La prima riguarda la “questione di fiducia” che non potrà più essere posta in Senato, perché la riforma sottrae ad esso il rapporto fiduciario tra Parlamento e Governo, con la conseguenza che, nelle leggi bicamerali paritarie (anche fondamentali in alcune materie, come le modifiche costituzionali), la posizione contraria del Senato non potrà essere vinta. Infatti il conflitto così determinatosi tra Camera e Senato risulta, allo stato, incomponibile. Non si intravede l’autorità competente a risolverlo: né la Corte costituzionale, perché non è un conflitto di attribuzioni; né l’accordo dei presidenti delle Camere (in base al nuovo articolo 70), perché non è una questione di competenza.
La seconda concerne l’elettorato attivo e passivo dei senatori, che la riforma stravolge.
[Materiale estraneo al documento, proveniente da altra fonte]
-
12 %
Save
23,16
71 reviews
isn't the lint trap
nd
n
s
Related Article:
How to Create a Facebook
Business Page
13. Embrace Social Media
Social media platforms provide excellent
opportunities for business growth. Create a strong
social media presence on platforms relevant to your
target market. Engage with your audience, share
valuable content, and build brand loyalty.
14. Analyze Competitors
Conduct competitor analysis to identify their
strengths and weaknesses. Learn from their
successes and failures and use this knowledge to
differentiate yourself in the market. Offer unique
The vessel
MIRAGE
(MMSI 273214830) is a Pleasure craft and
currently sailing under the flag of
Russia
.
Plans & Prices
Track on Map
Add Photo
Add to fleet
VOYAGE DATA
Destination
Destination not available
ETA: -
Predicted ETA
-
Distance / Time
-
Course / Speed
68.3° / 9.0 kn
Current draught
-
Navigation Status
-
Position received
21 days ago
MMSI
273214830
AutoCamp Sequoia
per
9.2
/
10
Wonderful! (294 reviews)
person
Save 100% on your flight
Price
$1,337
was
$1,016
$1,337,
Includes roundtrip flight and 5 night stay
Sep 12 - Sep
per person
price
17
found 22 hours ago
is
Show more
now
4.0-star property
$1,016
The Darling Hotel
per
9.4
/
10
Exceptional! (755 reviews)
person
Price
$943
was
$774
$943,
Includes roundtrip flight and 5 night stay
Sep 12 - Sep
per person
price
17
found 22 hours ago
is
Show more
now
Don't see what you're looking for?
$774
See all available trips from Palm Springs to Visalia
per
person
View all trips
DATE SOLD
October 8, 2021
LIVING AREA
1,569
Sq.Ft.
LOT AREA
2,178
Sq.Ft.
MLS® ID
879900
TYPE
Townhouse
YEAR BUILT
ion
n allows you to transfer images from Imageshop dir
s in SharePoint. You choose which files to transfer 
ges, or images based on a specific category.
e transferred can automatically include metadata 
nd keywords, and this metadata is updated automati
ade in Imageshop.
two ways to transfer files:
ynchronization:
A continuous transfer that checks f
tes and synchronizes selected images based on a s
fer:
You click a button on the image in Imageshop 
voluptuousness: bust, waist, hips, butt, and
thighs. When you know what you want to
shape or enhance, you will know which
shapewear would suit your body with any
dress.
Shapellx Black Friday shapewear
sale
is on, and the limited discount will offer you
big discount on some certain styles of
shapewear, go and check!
L’attuale articolo 58 viene soppresso dall’articolo 38 della riforma, con la conseguenza che per votare per il Senato non è più previsto il requisito di 25 anni (e può andar bene, sia perché anche alla Camera è 18 anni, sia perché il nuovo Senato non sarebbe eletto direttamente, a quanto pare), mentre per essere eletti al Senato (dai Consigli regionali o come si vedrà) non serviranno più 40 anni ma basteranno i 18 anni (restano i 25 anni per essere eletti alla Camera). Dunque potremmo avere deputati venticinquenni contro senatori diciottenni e con l’immunità parlamentare!
Confido che vorrete far conoscere ai lettori tali serissimi rilievi, con o senza il vostro commento, affinché comunque li valutino nel referendum.